The lungs, skin, liver, gastrointestinal tract, and kidneys are the organs of detox. Enzymes are the body’s primary detox engines. The following nutrients aid the body in its detoxification efforts: beta-carotene, copper, choline, fatty acids, garlic (contains sulfur), iron, lechitin, magnesium, manganese, molybdenum, vitamin C, zinc and thiamine.
In addition, there are dietary tools, nutritional compounds, and components that are essential to detoxification. These include:
An assortment of specialized supplements like N-acetylcysteine (NAC), glutathione sulf hydryl (GSH), and alpha-lipoic acid; and other key herbal supplements, like milk thistle.
A high-fiber detox diet, rich in cruciferous vegetables like cabbage and broccoli, and beneficial compounds such as flavonoids.
Our body needs a regular supply of these nutrients and supplements for it to detoxify well.

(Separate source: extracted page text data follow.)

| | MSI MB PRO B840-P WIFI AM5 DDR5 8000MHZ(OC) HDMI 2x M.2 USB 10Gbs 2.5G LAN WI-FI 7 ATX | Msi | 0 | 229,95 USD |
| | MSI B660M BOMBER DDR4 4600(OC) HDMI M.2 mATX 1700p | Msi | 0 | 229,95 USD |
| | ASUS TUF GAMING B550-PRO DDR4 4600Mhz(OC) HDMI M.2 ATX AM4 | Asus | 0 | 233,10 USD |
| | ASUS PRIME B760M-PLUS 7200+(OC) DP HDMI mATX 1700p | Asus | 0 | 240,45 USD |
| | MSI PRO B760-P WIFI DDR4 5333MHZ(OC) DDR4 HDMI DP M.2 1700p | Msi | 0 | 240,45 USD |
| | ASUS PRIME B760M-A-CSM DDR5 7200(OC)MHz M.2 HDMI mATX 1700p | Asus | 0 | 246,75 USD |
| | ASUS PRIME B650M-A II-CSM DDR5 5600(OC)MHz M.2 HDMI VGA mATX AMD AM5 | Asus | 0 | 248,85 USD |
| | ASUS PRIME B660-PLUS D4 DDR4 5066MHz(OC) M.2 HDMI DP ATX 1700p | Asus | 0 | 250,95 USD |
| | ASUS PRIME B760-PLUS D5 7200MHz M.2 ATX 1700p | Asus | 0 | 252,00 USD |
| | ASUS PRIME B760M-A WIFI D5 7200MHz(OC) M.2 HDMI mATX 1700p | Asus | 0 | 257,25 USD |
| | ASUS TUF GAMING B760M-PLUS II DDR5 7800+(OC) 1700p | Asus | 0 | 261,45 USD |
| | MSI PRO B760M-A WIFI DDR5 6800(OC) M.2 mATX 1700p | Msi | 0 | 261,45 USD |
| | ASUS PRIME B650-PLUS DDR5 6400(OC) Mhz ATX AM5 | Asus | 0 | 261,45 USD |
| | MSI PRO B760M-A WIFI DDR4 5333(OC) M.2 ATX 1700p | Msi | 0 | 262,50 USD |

Aside from the liver, the gastrointestinal tract is also very important when detoxifying. The toxins in our body make first contact with our gastrointestinal tract. If we think about all the stuff that we eat and drink, our GI tract, like the liver, has a big job to do: it expels the remaining waste.
It is best to prepare ahead of time before you start the one-week detoxification diet. This equates to cleansing the junk food out of your house. Here is a list of the one-week detox diet do’s and don’ts:
Eat as many salads, fruits and vegetables as you like.
Do not add fats into your food – this includes oil, margarine and butter. You can use extra virgin olive oil.
Drink at least 8 glasses of water or cups of herbal teas daily. Doing this will help you feel full and help flush any impurities.
Avoid alcohol, coffee, soda, sugar, even artificial sweeteners, since these may adversely affect detox.
Get plenty of sleep and rest; it helps with the detox process.
Don’t engage in strenuous physical activity
If you’re hungry, feel free to eat more fruits and vegetables.